Container shipping’s tonnage tax trick

Some of the world’s biggest shipping companies have been making a hell of a lot of profit while paying very little tax. A note out this week from Sea-Intelligence’s “Sunday Spotlight”, issue 577, had the line:

The financial season has begun for Q2 and the results for the carriers are nothing short of spectacular. Maersk is posting a profit for the period of 8.6 billion USD and Hapag Lloyd is posting a result for the period of 4.5 billion EUR…

In the case of Maersk, they are going to pay 164 million USD in taxes in 2022-Q2. This is a tax rate of 1.8%. Hapag Lloyd is going to pay 20.8 million EUR, meaning an effective tax rate of 0.5%.

Maersk and Hapag-Lloyd aren’t gaming the system. They and their peers are taxed “based on . . . the tonnage they operate, instead of being taxed under the normal corporate tax system”, according to EU Commission rules. 

Some shippers are taxed on the weight of product they move, in other words, not their profits. The rule does mean that carriers have to pay into government coffers even when making a loss.
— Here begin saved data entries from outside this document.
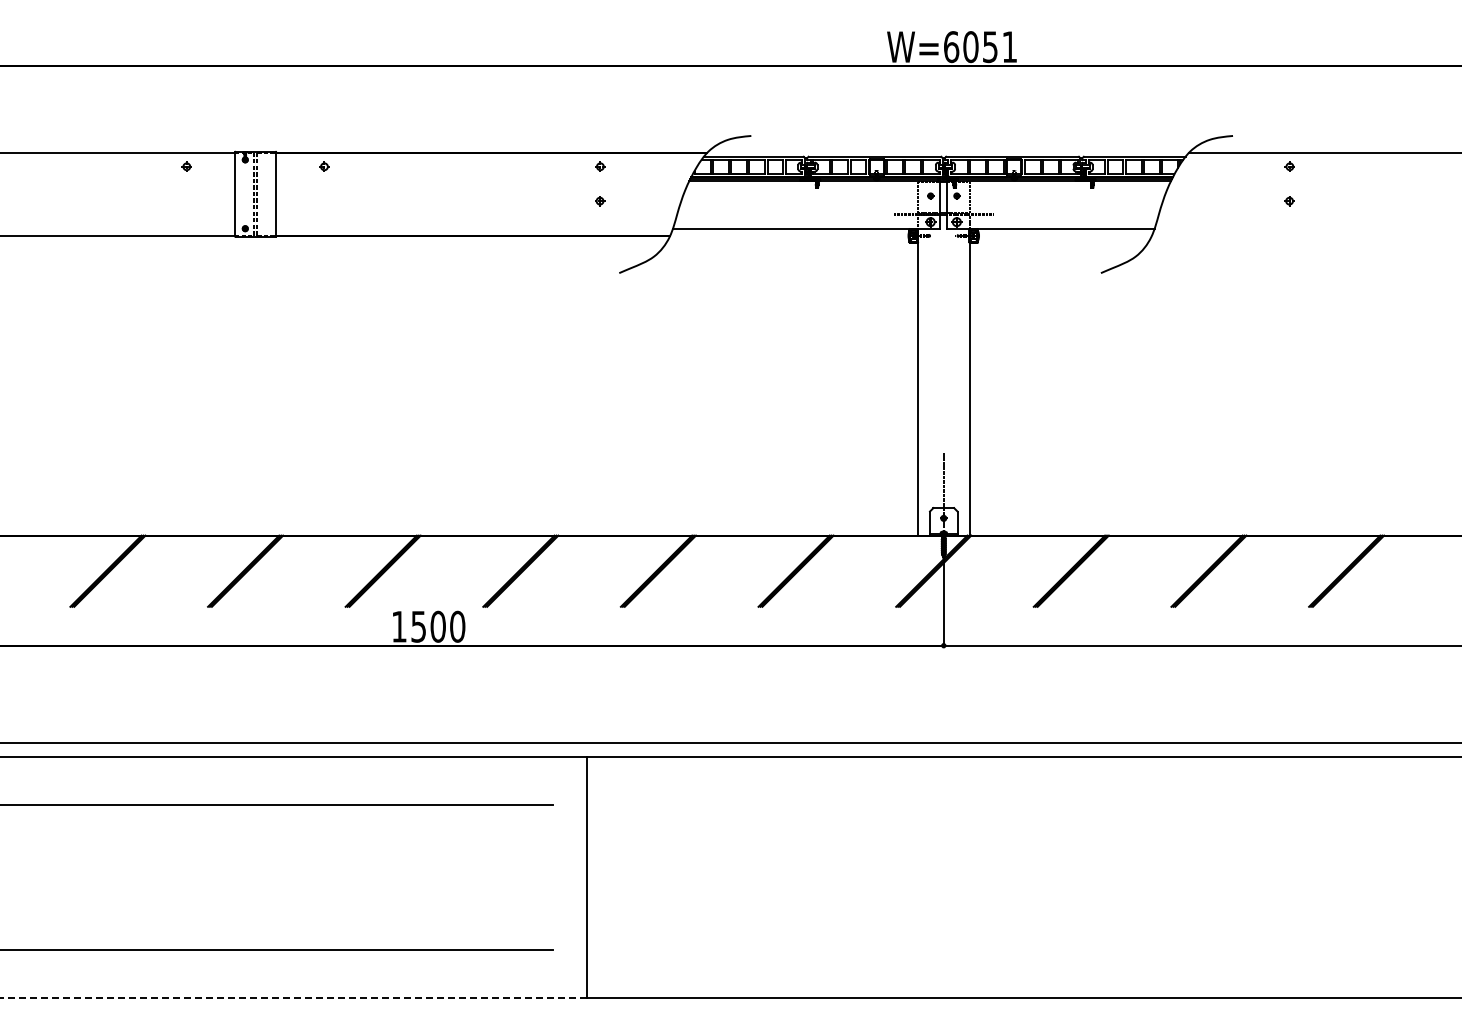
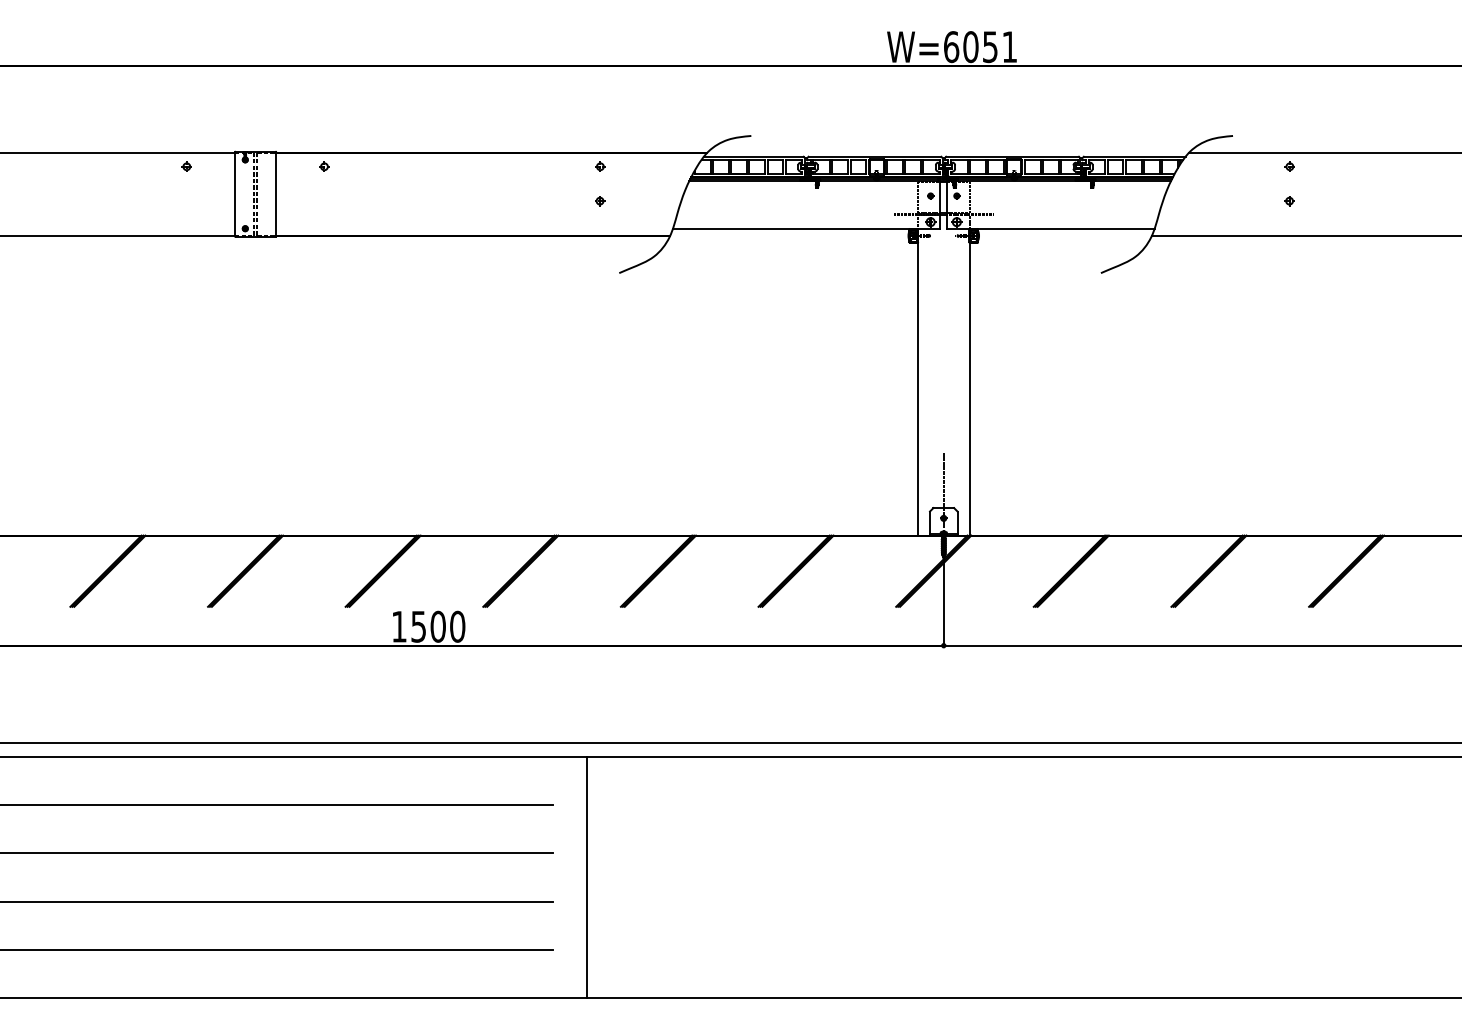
line at (1305, 235): none -> present
line at (277, 853): none -> present
line at (277, 901): none -> present
line at (294, 997): dashed -> solid
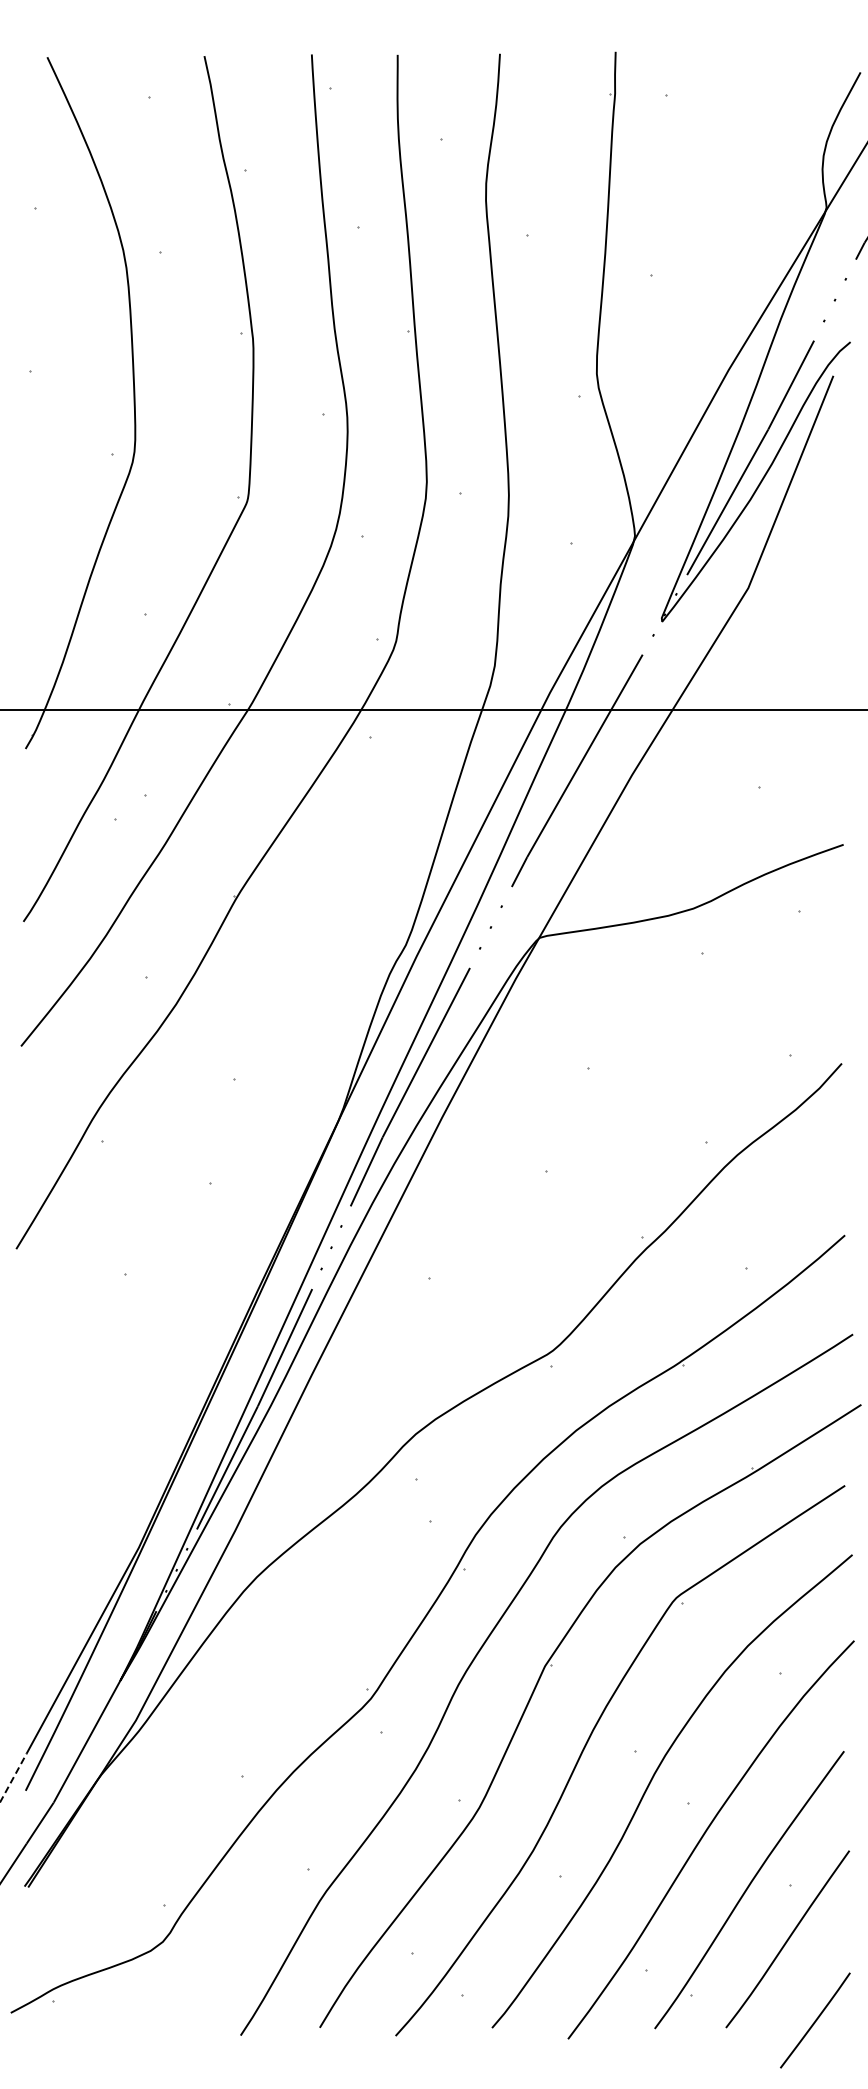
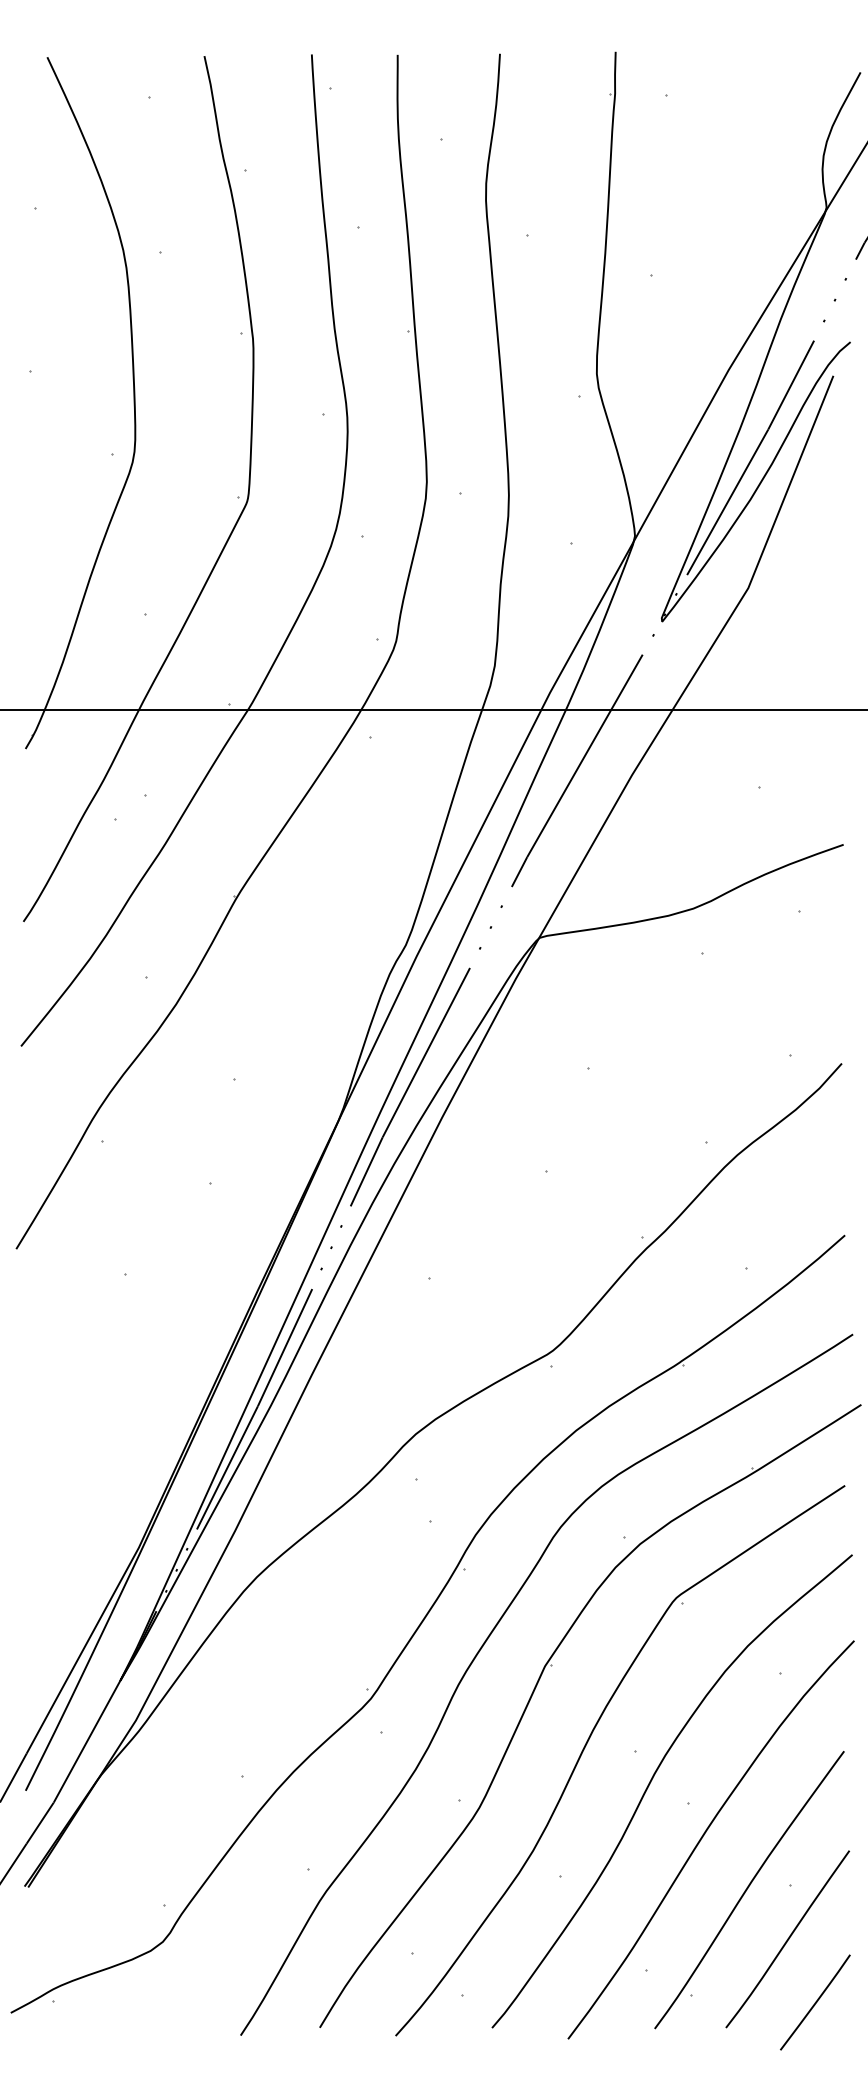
line at (13, 1777): dashed -> solid
line at (815, 2020) position: (815, 2020) -> (815, 2002)
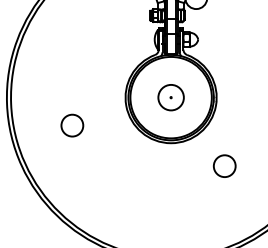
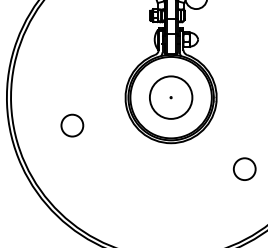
circle at (170, 97) diameter: 26 px -> 43 px
circle at (224, 165) position: (224, 165) -> (244, 168)
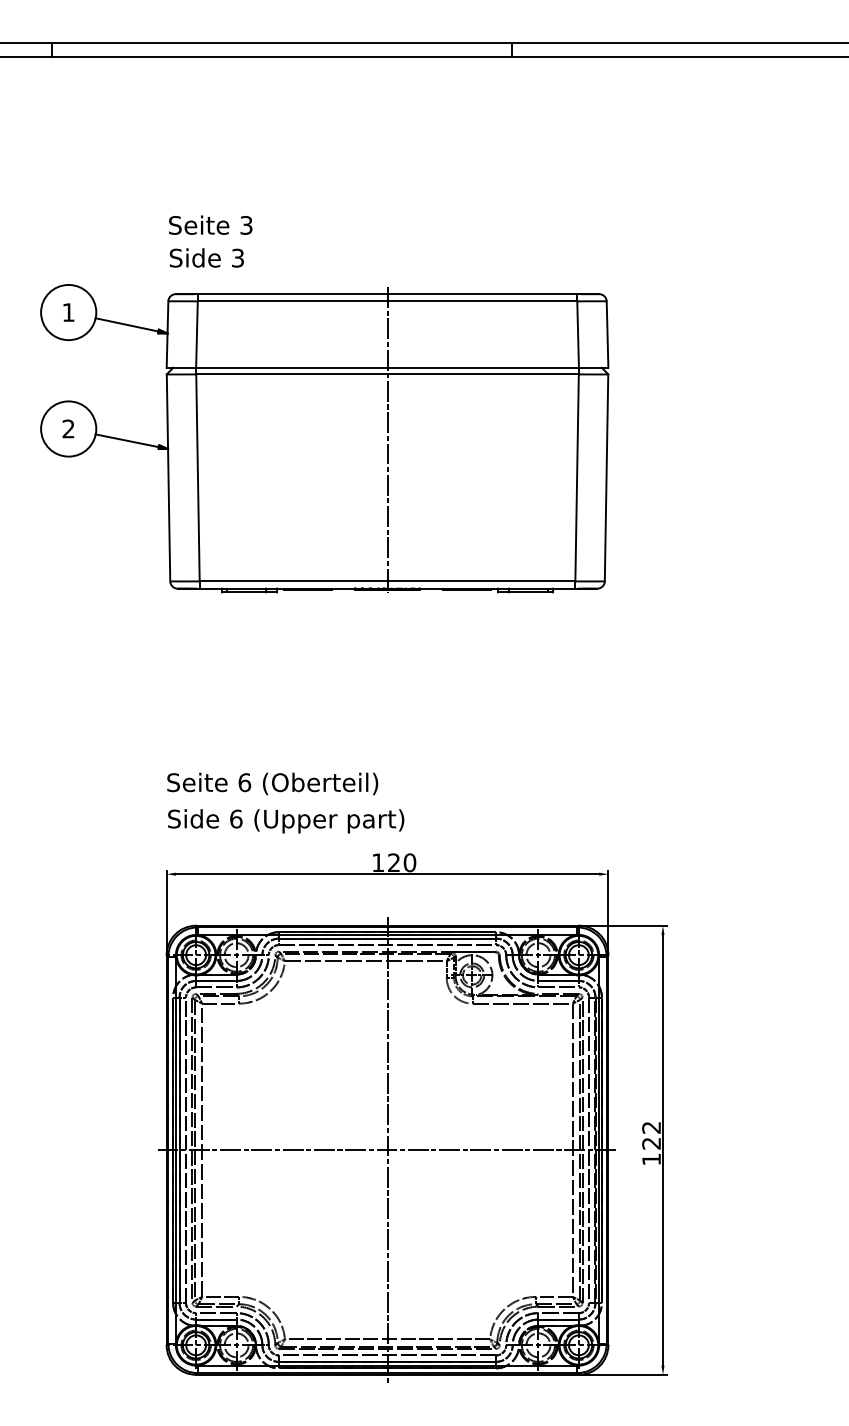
Carriers largely struggled with over-capacity before 2020, but the pandemic-induced boom in demand for goods moved by sea and its impact on supply chains mean carriers now regularly make more in a single quarter than they used to in years. Suddenly, from a government official’s point of view at least, the so-called tonnage tax doesn’t seem to make much sense.

Another quirk of the tax means only some carriers are eligible. Sea-Intelligence chief executive Alan Murphy notes that Maersk, CMA CGM and Hapag-Lloyd paid tax rates of between 0.7 per cent and 3.7 per cent in 2021 while smaller competitors Zim and Matson paid between 18 per cent and 21 per cent.

Sea-Intelligence this week described the risk that creates for the bigger players:

The problem for the carriers right now is that the disparity between their present profits and their low tax rates [has] become quite extreme. Add into the mix that the carriers are politically seen as being a part of driving inflation – even though not to the degree that some might believe. Add on top of that the very real emotional impact . . . that in the middle of a continuing supply chain crisis, the providers of exceedingly unreliable services, are seen to profit like never before.

Assuming the tonnage tax remains in place, a group of French lawmakers last month floated the idea of imposing a 25-per-cent windfall tax on the “superprofits” accumulated by domestic carrier CMA CGM (along with TotalEnergies SE and Engie SA).

From Bloomberg:

The money is meant to help fund measures aimed at protecting consumers’ purchasing power. While the plan doesn’t have government backing, it has shone a spotlight on the closely held Marseille-based shipping firm whose net income more than tripled to $7.2bn in the first quarter.

The company for its part points out that it recently expanded the scope and size of an earlier freight-rate discount offered (per 40ft container) to French importers. “We are putting money on the table and it’s not only charity,” less-than-impressed chief executive Rodolphe Saade reportedly told French senators in July. “We are helping consumers.”

Could energy companies also under pressure to pay windfall taxes on their soaring profits plausibly say the same thing?